Estreia de Homero Olivetto em longas-metragens, “Reza a Lenda” tem todo o frescor e a urgência que um diretor de primeira viagem poderia imprimir em um projeto como esse. Espécie de “road movie” (filme de estrada, na tradução literal), a produção é uma alternativa ao dito cinema brasileiro “de massa”, já que é acessível na mesma medida em que conta com liberdades artísticas muito bem-vindas.

O pano de fundo de “Reza a Lenda” é o árido sertão nordestino. Nesse cenário, acompanhamos personagens em trajetórias distintas: uma jovem (Luiza Arraes) jogada à própria sorte em um grupo de motoqueiros/cangaceiros; um deles (Cauã Reymond), em busca de redenção para os companheiros e para si; e um dono de terras (Humberto Martins) com PHD na disciplina “fazer justiça com as próprias mãos”. No centro de tudo, temos uma santa ‘milagrosa’ de Tenório (Martins), que é roubada por Ara (Reymond).

Antes de mais nada, esqueça todas as comparações com “Mad Max: Estrada da Fúria”. Filmado antes que a Imperatriz Furiosa invadisse as salas de cinema no ano passado, “Reza a Lenda” até tem escolhas em comum com os filmes de George Miller, mas se há uma estética à qual o trabalho de Homero Olivetto parece reverberar é a do faroeste.

Isso fica claro em momentos como a apresentação do personagem de Humberto Martins. Uma das melhores cenas do longa, a introdução é demorada e nos revela, aos poucos, que aquele contando a história de horror sobre um homem que transformou a mulher em comida é o ator mais conhecido pelos descamisados da televisão.


A triste redução a triângulo amoroso

Humberto Martins é o destaque do elenco. Apoiado nos arquétipos do ‘cabra macho’, o ator molda um tipo cruel, preso em suas convicções e que é capaz de atrocidades em nome da ‘fé’.

Dito isso, é uma pena que os outros personagens e atuações não sejam tão interessantes quanto o Tenório de Humberto Martins – e, em uma escala menor, o Pica-Pau do sempre ótimo Jesuíta Barbosa. Como o antiherói, Cauã Reymond não consegue levar o personagem que interpreta a um patamar maior e isso se deve muito à pobreza de espírito do roteiro, que reduz os conflitos dele, de Laura (Arraes) e Severina (Sophie Charlotte, caricata) a um triângulo amoroso sem sal. As duas, aliás, vivem personagens femininas bastante mal aproveitadas e que seriam reprovadas sem chance de repescagem no Teste de Bechdel.

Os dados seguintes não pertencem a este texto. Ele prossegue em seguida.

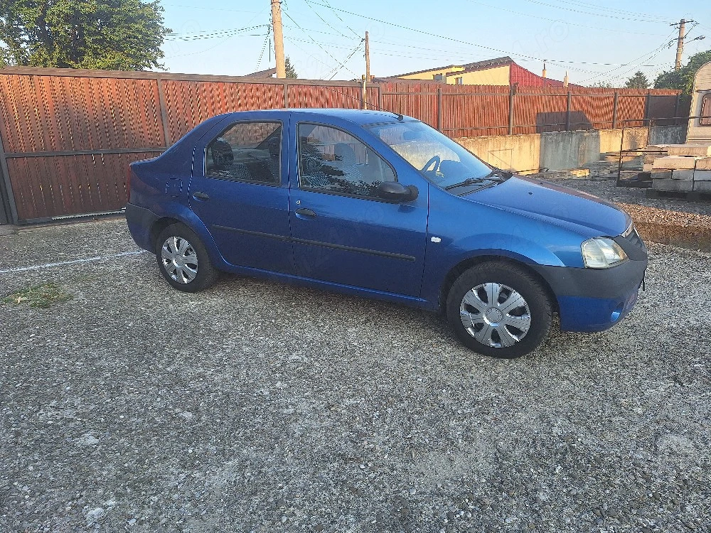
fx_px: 472
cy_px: 266
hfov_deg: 73.9
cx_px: 356
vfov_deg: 58.9
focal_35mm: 23
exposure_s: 1/526
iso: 40
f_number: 1.8
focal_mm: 5.54
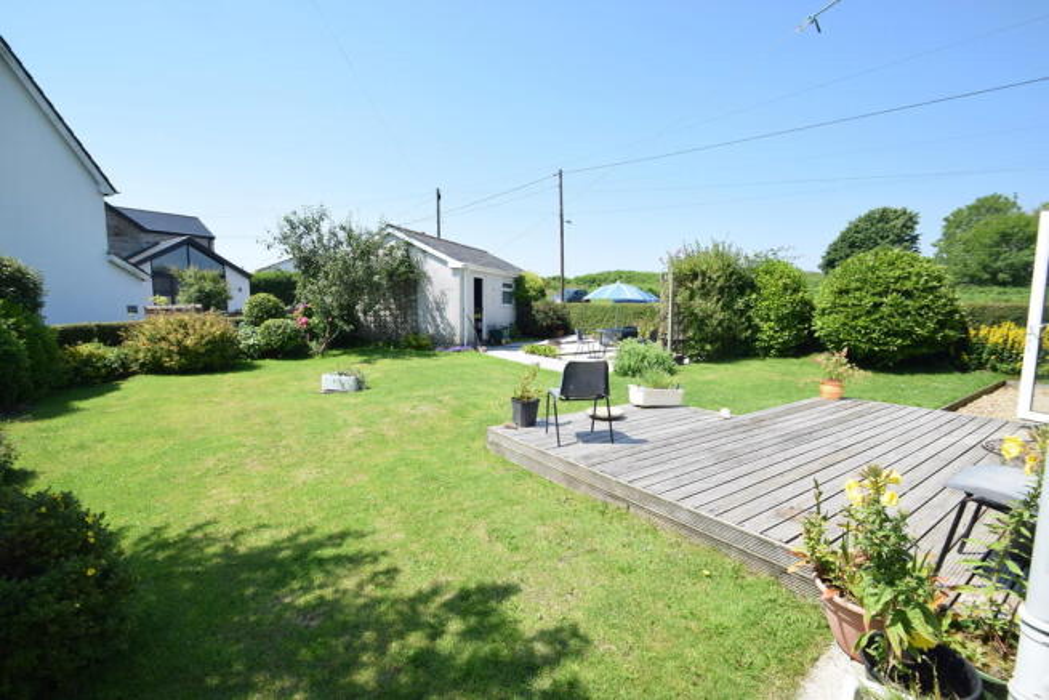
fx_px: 437
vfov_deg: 77.4
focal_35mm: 15
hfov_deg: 100.4
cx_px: 524
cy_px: 350
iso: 200
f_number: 9
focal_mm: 10
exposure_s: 1/320
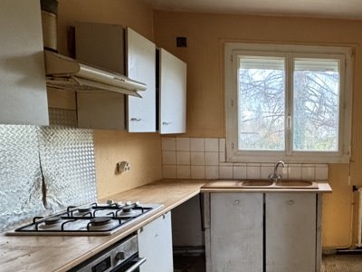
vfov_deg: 49.4
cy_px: 167
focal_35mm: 28
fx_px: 293
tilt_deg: -6.9
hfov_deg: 55.9
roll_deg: -0.4
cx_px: 319
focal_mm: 2.22
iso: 400
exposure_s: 1/60
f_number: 2.2
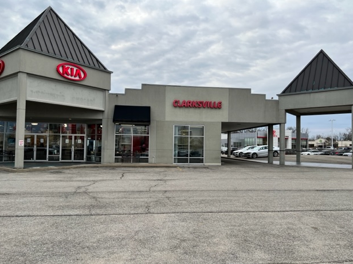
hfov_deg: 65.3
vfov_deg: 51.3
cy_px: 135
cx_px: 182
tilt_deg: +1.7
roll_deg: -1.1
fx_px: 275
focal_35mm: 27
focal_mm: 5.7
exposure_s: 1/887
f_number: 1.5
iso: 50
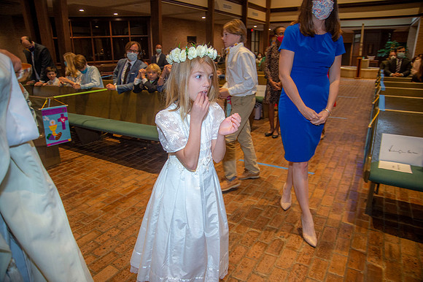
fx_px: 282
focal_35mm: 24
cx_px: 212
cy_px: 141
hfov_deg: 73.8
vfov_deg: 53.1
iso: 1600
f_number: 4.5
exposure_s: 1/125
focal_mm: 24
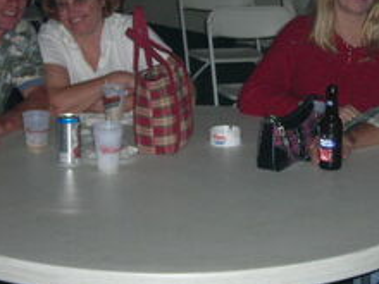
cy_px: 100
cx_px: 202
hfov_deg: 19.6
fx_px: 1095
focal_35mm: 100
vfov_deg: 14.8
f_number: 3.6
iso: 200
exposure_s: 1/60.1
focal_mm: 9.1
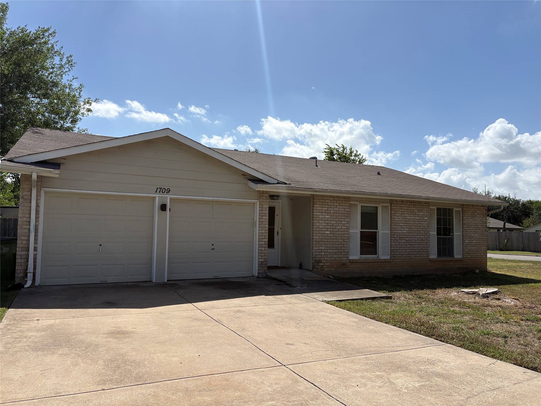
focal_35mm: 26
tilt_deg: +3.7
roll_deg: -0.2
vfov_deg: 53.1
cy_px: 203
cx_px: 270
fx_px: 406
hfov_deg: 67.3
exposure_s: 1/6993
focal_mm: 5.96
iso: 50
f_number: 1.6
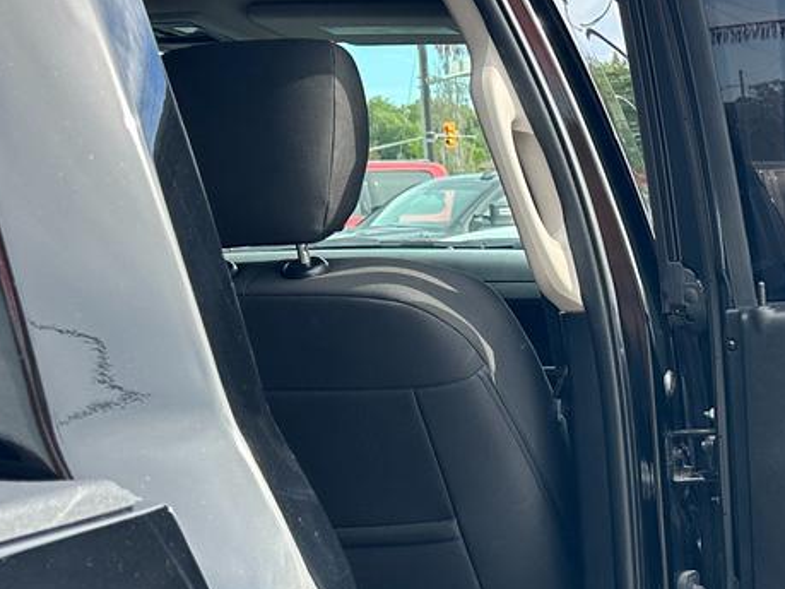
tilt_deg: -9.2
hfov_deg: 25.7
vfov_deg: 21.7
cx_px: 958
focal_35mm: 67
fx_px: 1519
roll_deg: +1.2
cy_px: 433
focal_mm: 6.86
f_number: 1.78
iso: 80
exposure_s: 1/690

Sincretismo: MacGuffin ou desperdício?

Outro problema do filme é justamente o seu mote: a santa que pode levar a chuva ao sertão. Enquanto símbolo, essa tal santa funciona bem ao equilibrar as intenções do grupo de motoqueiros liderados por Ara. No entanto, o mistério dessa imagem é mal explicado e jogado de lado em detrimento ao já citado triângulo amoroso.

Mas, enquanto “Reza a Lenda” peca em sua narrativa, na técnica ele é certeiro. A fotografia de Marcelo Coppani é repleta de belas imagens, mas não se furta da sujeira e da pobreza sertaneja. Os figurinos também são dignos de nota, principalmente os que compõem o grupo de Ara – há um vai e vem entre simplicidade e modernidade -, enquanto Laura destoa com roupas mais claras e floridas.


Mirando em ‘Easy Rider’

Finalmente, Olivetto confere ao filme liberdades estilísticas que, a exemplo de “Dois Coelhos”, tiram a narrativa do lugar-comum, e não pesa a mão, já que consegue nivelar essas escolhas com a estrutura do faroeste clássico (e nenhuma cena representa melhor isso que o momento em Tenório confronta um homem em um bar) e do ‘road movie’ (mas, neste caso, a bela ‘Serpente’, de Pitty, toma o lugar da energética ‘Born to Be Wild’, que embalou as aventuras da trupe de ‘Easy Rider’).

E é esse equilíbrio, no fim das contas, que faz de “Reza a Lenda” um título diferente em meio a outras produções nacionais ‘mainstream’. Depõe contra o filme o roteiro fraco, mas, em compensação, a técnica nos faz continuar com os olhos na tela e interessados pelo próximo passo de Olivetto enquanto cineasta.